_AUFGABENSTELLUNG_:
Schreiben Sie den Textauszug über das Asylverfahren der vier syrischen Antragsteller vollständig und wortgetreu ab.

_TEXTAUSZUG_:
>>
Der Fall betrifft vier Antragsteller, die alle syrische Staatsangehörige sind. Antragsteller 1 und 2 sind miteinander verheiratet, Antragstellerin 3 ist ihre volljährige Tochter. Alle drei halten sich in Griechenland auf. Der vierte Antragsteller ist der minderjährige Sohn bzw. Bruder der anderen Antragsteller. Er wohnt in Berlin und hat dort subsidiären Schutzstatus erhalten.
Die Antragsteller 1 bis 3 stellten im Oktober 2017 Asylanträge in Griechenland. Dabei äußerten sie den Wunsch, dass ihre Asylanträge in Deutschland geprüft werden, da sie eine Familienzusammenführung mit dem vierten Antragsteller beabsichtigen. Dieser äußerte ebenfalls schriftlich den Wunsch nach einer Familienzusammenführung.
Am 15.01.2018 stellte das griechische Migrationsministerium ein Übernahmegesuch nach Art. 21 I Dublin-III-VO für die Antragsteller 1 bis 3 an das deutsche Bundesamt für Migration und Flüchtlinge (BAMF). Bzgl. der Antragsteller 1 und 2 wurde dies mit dem Wunsch auf Zusammenführung mit dem minderjährigen Sohn begründet. Hinsichtlich der dritten Antragstellerin führte die Behörde aus, dass diese schwer traumatisiert sei, weil sie in Syrien Inhaftierung, Vergewaltigung und Folter erlitten habe und daher auf ihre Eltern angewiesen sei.
Mit Schreiben vom 18.01.2018 lehnte das BAMF seine Zuständigkeit ab. Es bat zugleich um zusätzliche Dokumente über den Nachweis der Familienzugehörigkeit, Fingerabdrücke und Lichtbilder. Es wies darauf hin, dass die Anfrage nach Erhalt der Dokumente erneut geprüft werde.
<<
_BEREITGESTELLTES MATERIAL_:
>>
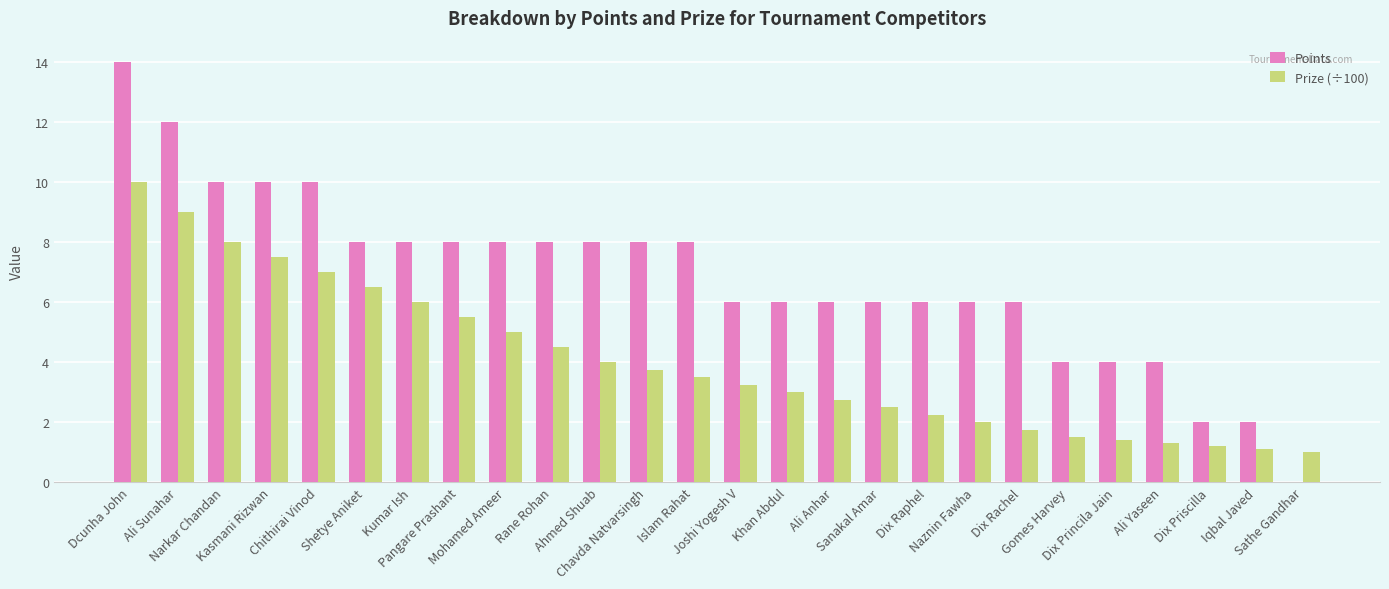

Which series has the largest total across all categories?

Points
<<
_ERGEBNIS_:
Der Fall betrifft vier Antragsteller, die alle syrische Staatsangehörige sind. Antragsteller 1 und 2 sind miteinander verheiratet, Antragstellerin 3 ist ihre volljährige Tochter. Alle drei halten sich in Griechenland auf. Der vierte Antragsteller ist der minderjährige Sohn bzw. Bruder der anderen Antragsteller. Er wohnt in Berlin und hat dort subsidiären Schutzstatus erhalten.
Die Antragsteller 1 bis 3 stellten im Oktober 2017 Asylanträge in Griechenland. Dabei äußerten sie den Wunsch, dass ihre Asylanträge in Deutschland geprüft werden, da sie eine Familienzusammenführung mit dem vierten Antragsteller beabsichtigen. Dieser äußerte ebenfalls schriftlich den Wunsch nach einer Familienzusammenführung.
Am 15.01.2018 stellte das griechische Migrationsministerium ein Übernahmegesuch nach Art. 21 I Dublin-III-VO für die Antragsteller 1 bis 3 an das deutsche Bundesamt für Migration und Flüchtlinge (BAMF). Bzgl. der Antragsteller 1 und 2 wurde dies mit dem Wunsch auf Zusammenführung mit dem minderjährigen Sohn begründet. Hinsichtlich der dritten Antragstellerin führte die Behörde aus, dass diese schwer traumatisiert sei, weil sie in Syrien Inhaftierung, Vergewaltigung und Folter erlitten habe und daher auf ihre Eltern angewiesen sei.
Mit Schreiben vom 18.01.2018 lehnte das BAMF seine Zuständigkeit ab. Es bat zugleich um zusätzliche Dokumente über den Nachweis der Familienzugehörigkeit, Fingerabdrücke und Lichtbilder. Es wies darauf hin, dass die Anfrage nach Erhalt der Dokumente erneut geprüft werde.